The Android NDK lets you build parts of an app in C and C++ and call them from Kotlin/Java through JNI. You reach for it for performance-critical code, reusing existing native libraries, or low-level access — and it is exactly the layer React Native itself uses to bridge JavaScript to the platform.
Key takeaways
- Use the NDK for CPU-heavy code, existing C/C++ libraries, or low-level needs — not by default.
- JNI is the bridge between managed Kotlin/Java and native code.

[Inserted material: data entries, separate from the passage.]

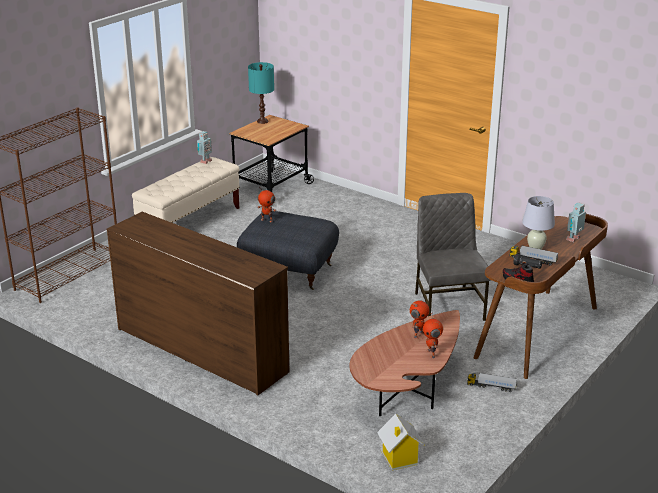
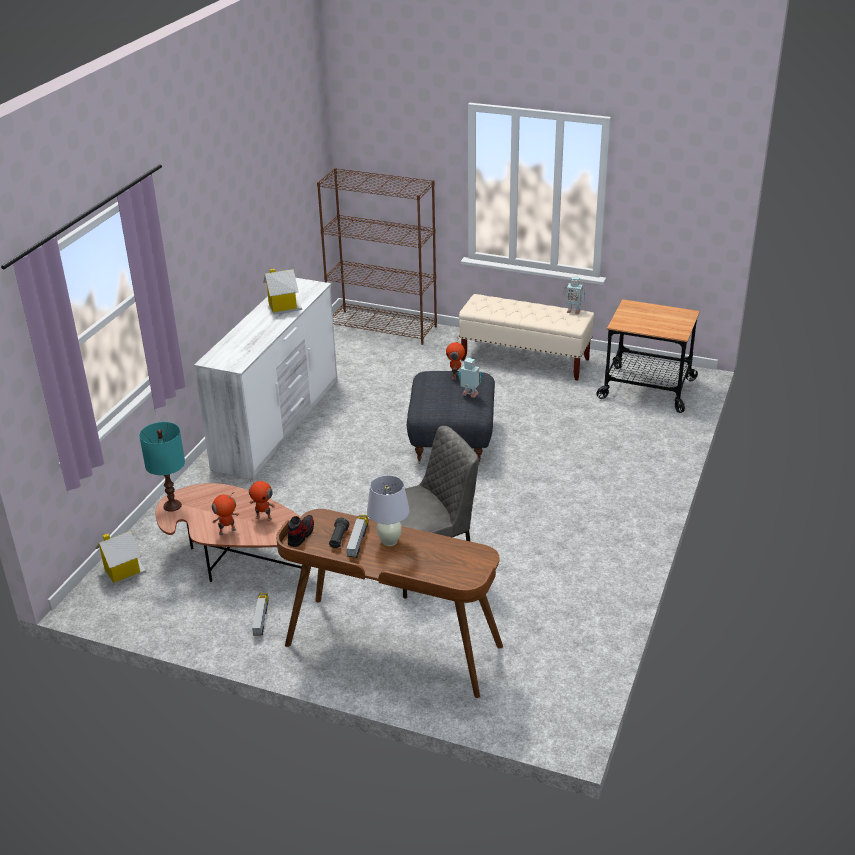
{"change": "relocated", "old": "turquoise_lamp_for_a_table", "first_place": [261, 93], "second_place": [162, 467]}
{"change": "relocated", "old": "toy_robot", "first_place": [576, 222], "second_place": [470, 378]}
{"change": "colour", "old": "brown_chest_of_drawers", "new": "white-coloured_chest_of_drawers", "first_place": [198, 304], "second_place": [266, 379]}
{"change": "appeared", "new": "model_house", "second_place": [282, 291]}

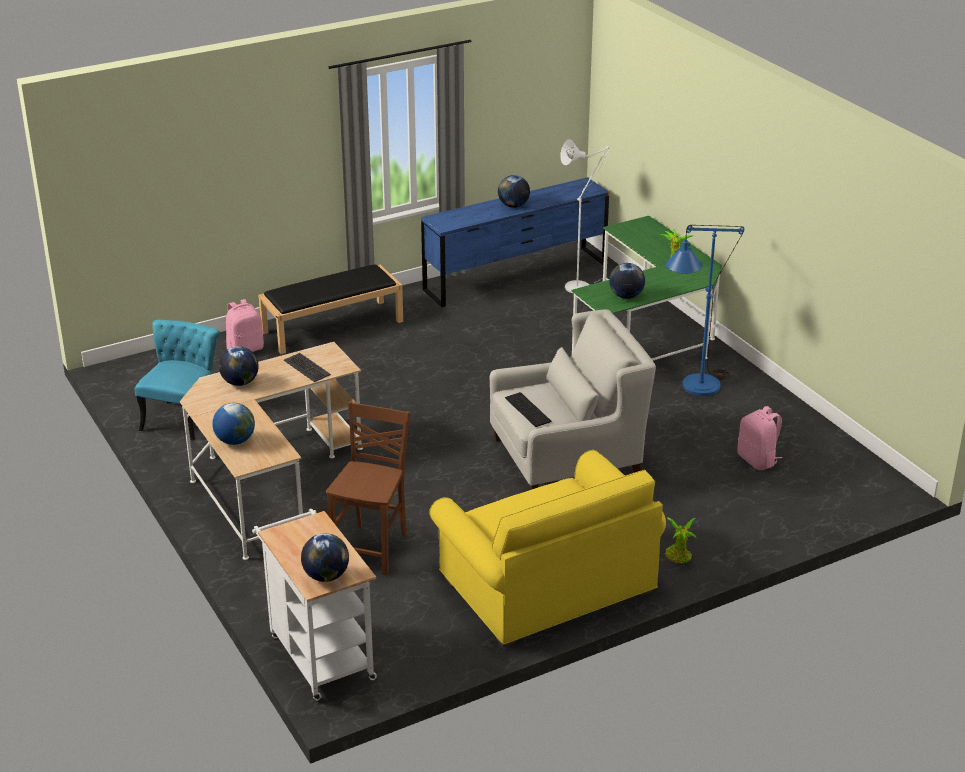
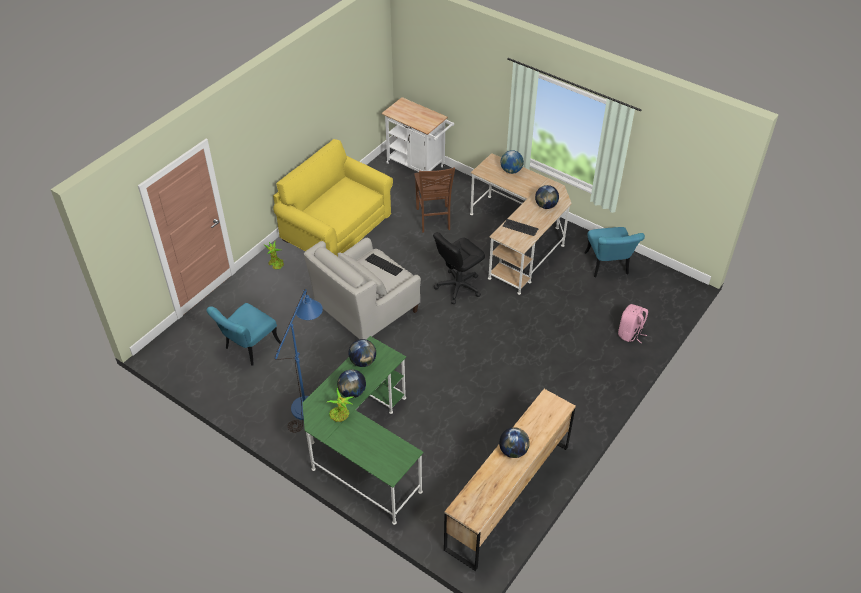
{"change": "missing", "old": "white-coloured_floor_lamp", "first_place": [585, 216]}
{"change": "colour", "old": "blue-coloured_chest_of_drawers", "new": "brown_chest_of_drawers", "first_place": [515, 242], "second_place": [510, 480]}
{"change": "missing", "old": "black-coloured_long_seat", "first_place": [330, 309]}
{"change": "exchanged", "old": "pink-coloured_backpack", "new": "turquoise_upright_chair", "first_place": [759, 438], "second_place": [244, 334]}
{"change": "relocated", "old": "world_globe", "first_place": [325, 557], "second_place": [351, 383]}
{"change": "appeared", "new": "black-coloured_computer_chair", "second_place": [459, 268]}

- CMake (or ndk-build) compiles the native sources into the APK.
When the NDK is worth it
Most apps never need the NDK — Kotlin is fast enough and far easier to maintain. The justified cases are signal/image processing, cryptography, game engines, or reusing a mature C/C++ library. Native code adds build complexity and platform-specific risk, so use it deliberately.
JNI and the build
JNI defines how Kotlin/Java calls into native functions and back. You declare external functions, implement them in C/C++, and load the compiled library at runtime. CMake, configured in your Gradle module, compiles the sources for each ABI and packages them into the APK or App Bundle.
Relevance to React Native
React Native's own architecture (JSI, the bridge, Hermes) is built on native C++ that talks to Android through this same JNI layer. Understanding the NDK demystifies what happens under a React Native app and helps when debugging native crashes or building advanced native modules.